There are two women we get to know at some length, and then there’s the female tourists on the ship. The first woman is Zeno’s wife Helene. She is painted as a superficial, spiteful woman, interested in material values beyond everything else. She’s portrayed as unhappy: unhappy about Zeno’s obsession, unhappy about his academic income, unhappy about the cheap trips abroad they take together, unhappy about the apartment and possessions they can afford. On a trip to Spain, Zeno and Helene cannot be happy about the same things, and the narrator Zeno puts his now ex-wife into her place by placing a lesson on humility at the end of his account of the Spain trip. There’s no intimacy or passion between the two. The other woman we get to know is Zeno’s current girlfriend Paulina, who works on the ship and with whom he has a torrid relationship that lasts just as long as the cruise. Am attempt to continue the relationship beyond the ship has failed because Paulina and Zeno find each other boring when exposed for a long time. His treatment of her is a bit condescending and it somehow includes awkwardly written sex scenes, just to somehow drive home the image of her as a loving but temporary sex kitten. Zeno’s discussion of the female lecturers and tourists are similarly condescending. He may be aware of a broad swath of social issues, but his own sexism clearly escapes him. It is due to the masterful art of Trojanow that our attention is directed towards that subject. It’s implicit in the descriptions but his narrator is not aware of it. Without broaching the question of intentionality, it’s still not clear how central this aspect is to the book, how much it is supposed to tie into its other questions and concerns. I have a tendency to assume that books I generally like use prejudice as active elements rather than say that these books are racist or misogynist. In this case, the background of antarctic exploration justifies, I think, this charitable reading.
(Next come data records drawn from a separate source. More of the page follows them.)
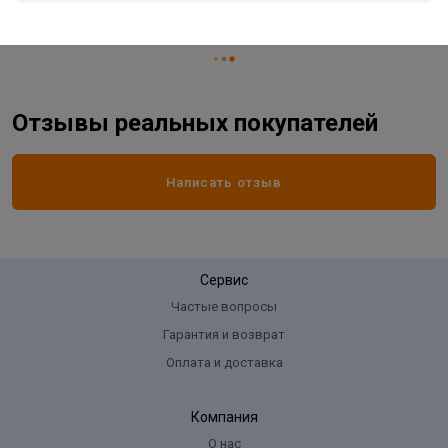
Страна производитель
КИТАЙ
Отзывы реальных покупателей
Написать отзыв
Сервис
Частые вопросы
Гарантия и возврат
Оплата и доставка
Компания
О нас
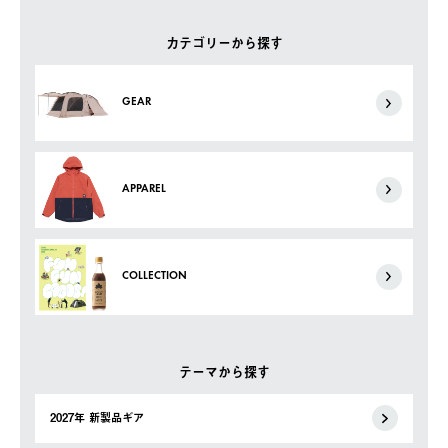
カテゴリーから探す
GEAR
APPAREL
COLLECTION
テーマから探す
2027年 新製品ギア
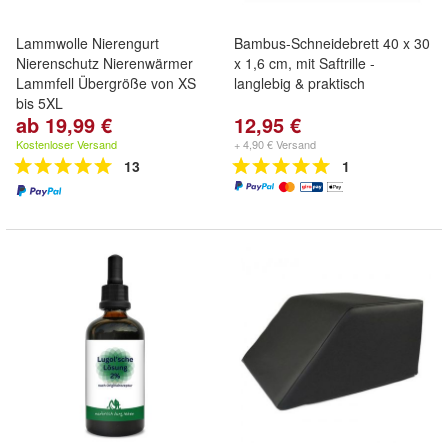
Lammwolle Nierengurt
Bambus-Schneidebrett 40 x 30
Nierenschutz Nierenwärmer
x 1,6 cm, mit Saftrille -
Lammfell Übergröße von XS
langlebig & praktisch
bis 5XL
ab 19,99 €
12,95 €
Kostenloser Versand
+ 4,90 € Versand
13
1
GetImageIn EisTau, I think, there’s a broad discussion of masculinity and destruction. Exploration and destruction, we learn are connected, and Zeno himself, once pushed hard enough, decides on being destructive. The history of antarctic exploration, for a long time, was a history of men doing manly things. Men enduring pain, men persevering, men rivaling other men. The first woman to set foot in the Antarctic didn’t do so until 1935, and she was the wife of the captain of a whaling ship. This is not due to a lack of interest of women in exploration. In fact, women wrote a rather famous letter to Shackleton in 1914 and Shackleton declined because there were “no vacancies for the opposite sex”. As in many other areas dominated by men, women’s absence is not due to female disinterest, but due to men imagining and enforcing gender roles, something that continues to this day, as the harassment of female participants in the programming and gaming culture proves. This separatist mindset also fits the broader mindset regarding nature. As the great ecologist William Cronin suggested, we live with the cultural paradigms established by nature writing, including travelogues, which provide an account of nature as something separate and apart from human beings, and this criticism includes ecologists as well as writers celebrating the use and exploitation. The novel, by offering us a closed, fixed (in the page of a notebook) story, which it undercuts, asks us to establish alternative narratives. There’s a quiet line that connects Trojanow’s work to stories like Ursula K. LeGuin’s “Sur”, her story about female adventurers who reach the south pole before Shackleton in a privately finded expedition in 1909. Their “desire was pure as the polar snows: to go, to see – no more, no less.“ The lack of such counter narratives in the book itself contributes to the desperation. Zeno has no solutions, only anger and frustration and at no point does he manage to look past his known points of reference for other ideas. This, one suspects, is the call to arms of Trojanow the activist. Write and think solutions, offer counter narratives, understand the urgency of the desperation and challenge it. Trojanow’s writing is full of ellipses, and he uses every part of the novel to his advantage, creating multiple narrative spaces. Ilija Trojanow is a very good writer and EisTau is a very good novel. Go read it, but do it carefully, look into the spaces between and below the language.